Interesting observation about how much more easy it is these days to realize how many forgeries there are out there, not to mention regums, reperfs, repairs, and other attempts to defraud.

Jim, I do own the Nicaragua 65B and even have "telegraph" printed in pencil above the space. I don't remember buying it so I assume it came as part of an album. Your comment suggests that it would be nice to have a list of stamps in the Blue that have been dropped from the catalog. The first stamp I found like this was Angola Ceres 129/130. I wonder if the latest Scott Classic Catalogues have these two sorted out?

DrewM said...

Thanks for this terrific article. Now I know some of the tough ones to look for.
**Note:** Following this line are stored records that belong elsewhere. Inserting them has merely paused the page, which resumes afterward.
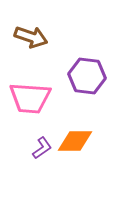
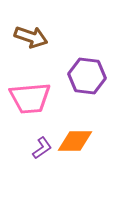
pink trapezoid: rotated 9 degrees counterclockwise
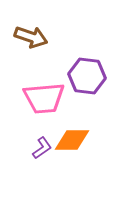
pink trapezoid: moved 14 px right
orange diamond: moved 3 px left, 1 px up
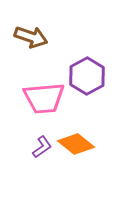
purple hexagon: rotated 24 degrees clockwise
orange diamond: moved 4 px right, 4 px down; rotated 39 degrees clockwise
purple L-shape: moved 1 px up
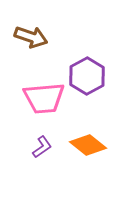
orange diamond: moved 12 px right, 1 px down
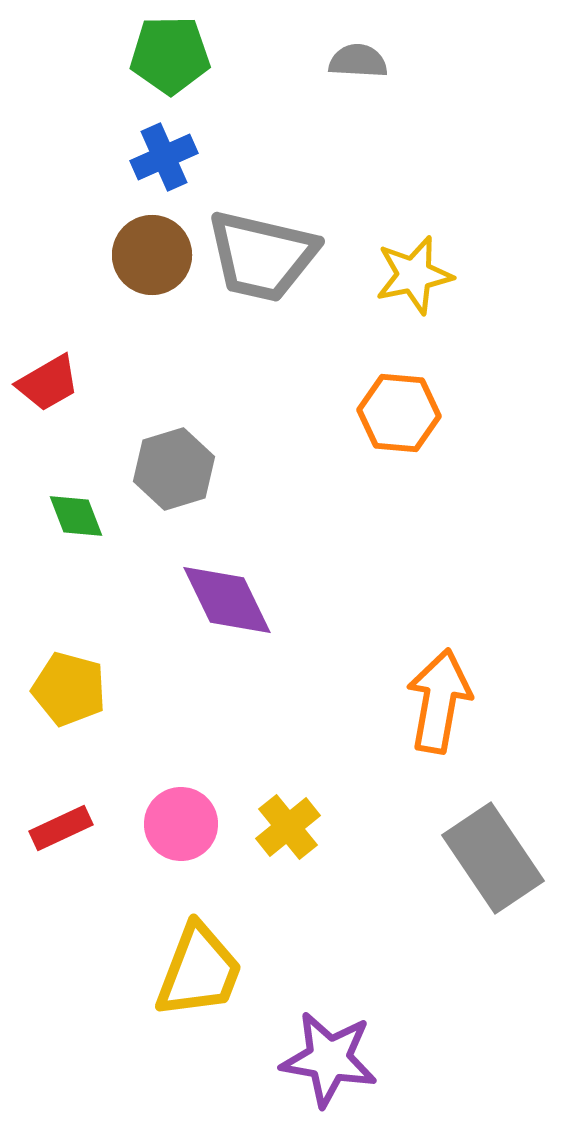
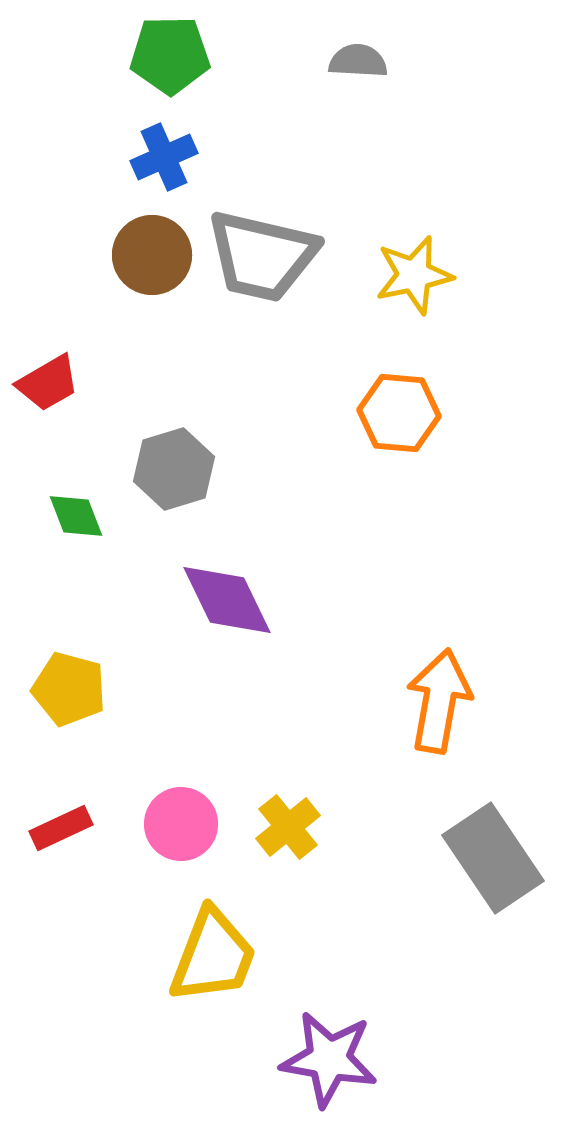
yellow trapezoid: moved 14 px right, 15 px up
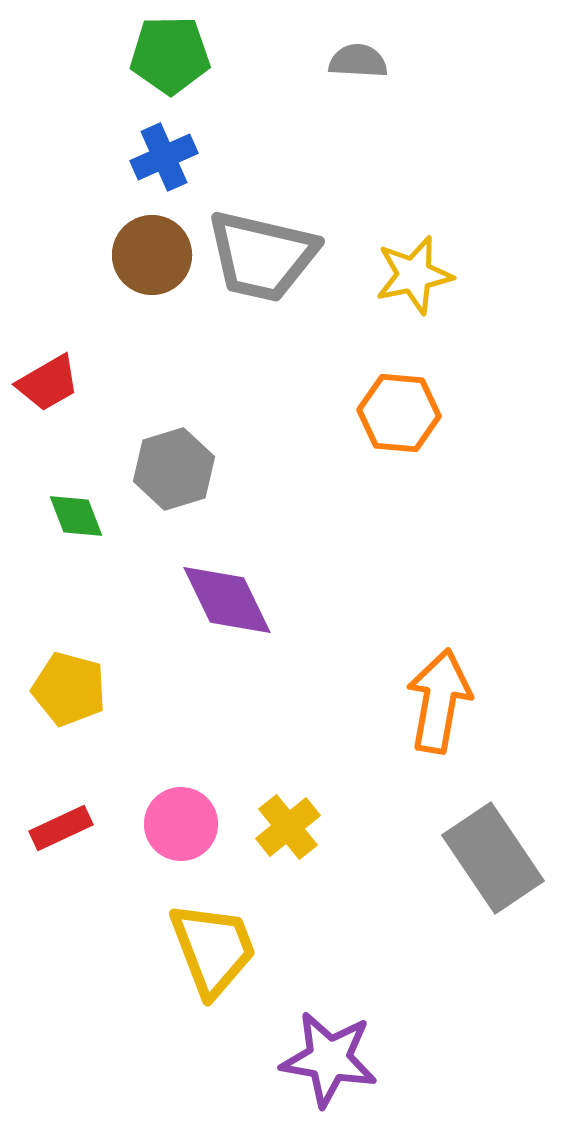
yellow trapezoid: moved 7 px up; rotated 42 degrees counterclockwise
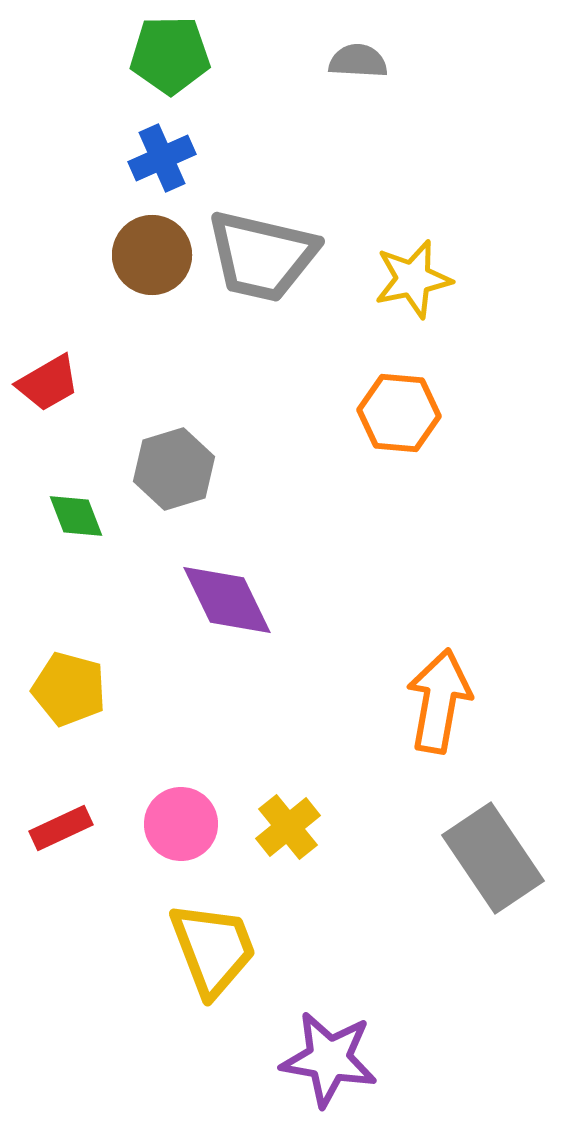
blue cross: moved 2 px left, 1 px down
yellow star: moved 1 px left, 4 px down
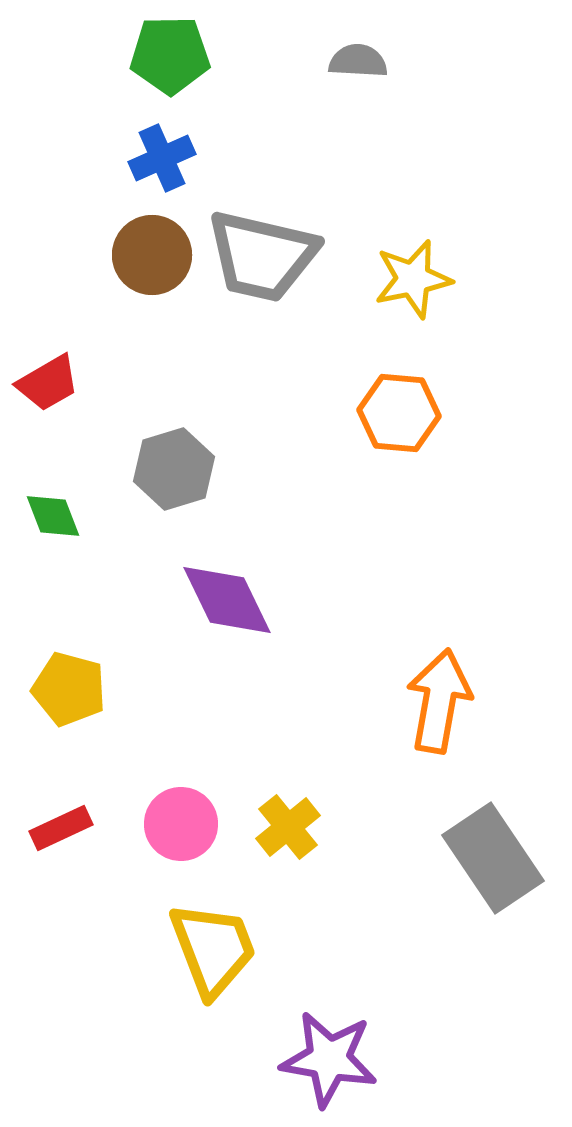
green diamond: moved 23 px left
You note that "Syria Scott 106a (the Syrian misprint described above)" is difficult to find. But in your list at the bottom, you refer to Syria 106c. Is that a different stamp - or (ironically) a "misprint" of your making?

Thanks and keep up the great articles which I always find helpful and interesting.

Bob said...

Drew, thanks for mentioning this. Syria 106c was renumbered by Scott in the not too distant past to 106a.

Rand said...

Syria Sc 106a is the inverted surcharge cataloging $27.50.

Syria Sc 106c is the 25c on 10c green cataloging $240.

Rand said...

The Colombia Sc E1 that Ant.Ra shows is a half sheet of 30 stamps.